The amount of time subway trains stop in stations varies with the station. Generally speaking, the time corresponds to what the transit company considers as optimal value. There is a strong correlation between the size or the importance of the station to the network and the time a train stays at the platform. So far, I have identified three classes of stations. The classification may vary with the network operator, so it should be taken with a grain of salt:
- ordinary or simple stations, with a wait time of 10 sec
- connected stations, with a higher wait time, between 20-30 sec
- major stations, where wait times range between 40-60 sec, and could occasionally go beyond the minute limit.
The size of the station determines the number of street level entries and limits the total capacity of the station. The connected stations and the hub stations will play a major role in the future of the smart cities. In this case we are talking about multi modal nodes.

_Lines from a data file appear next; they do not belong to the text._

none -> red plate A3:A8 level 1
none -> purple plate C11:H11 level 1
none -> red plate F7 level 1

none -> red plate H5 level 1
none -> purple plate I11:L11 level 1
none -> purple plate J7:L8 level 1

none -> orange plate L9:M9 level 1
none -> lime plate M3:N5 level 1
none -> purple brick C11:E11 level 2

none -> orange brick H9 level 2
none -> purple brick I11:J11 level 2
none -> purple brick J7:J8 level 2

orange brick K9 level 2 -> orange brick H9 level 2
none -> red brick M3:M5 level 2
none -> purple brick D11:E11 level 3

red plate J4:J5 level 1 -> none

Ordinary stations are the majority. They cover most of the needs of the people.The small station near your home, or the station where you get off to go to the market. An ordinary station has a few street level entries. The real minor stations have a single entry. Most of the time, ordinary stations have two entries, each corresponding to one end of the subway level platform. Recently, new standards require the station to have two regular entries plus one or two special entries (elevators).
From a historical point of view, most subway networks have started with one line having only ordinary stations. Normally, the forks or line splits do not require special entry infrastructures. In the example above, the green line is the oldest subway line in town. Most of the stations on the green line are ordinary.

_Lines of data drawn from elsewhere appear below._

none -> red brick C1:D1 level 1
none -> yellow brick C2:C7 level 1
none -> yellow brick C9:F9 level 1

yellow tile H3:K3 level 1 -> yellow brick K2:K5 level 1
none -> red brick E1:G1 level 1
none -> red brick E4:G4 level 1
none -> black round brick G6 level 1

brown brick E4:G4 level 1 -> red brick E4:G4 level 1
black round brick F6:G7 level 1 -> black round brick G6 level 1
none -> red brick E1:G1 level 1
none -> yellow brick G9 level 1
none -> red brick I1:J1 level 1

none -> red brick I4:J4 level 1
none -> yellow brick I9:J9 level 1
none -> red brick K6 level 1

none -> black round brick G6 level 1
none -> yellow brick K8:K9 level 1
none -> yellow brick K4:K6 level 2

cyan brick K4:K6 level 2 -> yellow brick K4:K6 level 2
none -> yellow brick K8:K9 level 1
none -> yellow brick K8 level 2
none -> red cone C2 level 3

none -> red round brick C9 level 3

Connected stations can have up to 3 different lines. More than that and the size of the station increases substantially, because of the depth limitations of the subway. To my knowledge, there are no subway stations with four stacked levels of subway tunnels. suburban trains circulating at bigger depths are not included here.
From a historical point of view, when a second line is added to the network, there is one station where the two lines connect. In some cases, two lines may share several stations. In some cases, a network can have two semi-circular lines that meet at both of their ends.
The best example of lines with connected stations is in Paris, where lines 8 and 9 share several stations. In our example, the green line and the eggplant line connect in two places.
Major stations or hubs are important parts of the transportation network, where many subway lines can intersect. The station can harbor railway stations or suburban train stations. These are very important stations. In most of the cases the hubs connect subway lines with railway lines. Historically, every city developed a hub station at the central railway station. In our case, we see that there is a hub where the red and the eggplant line meet the two brown railway lines.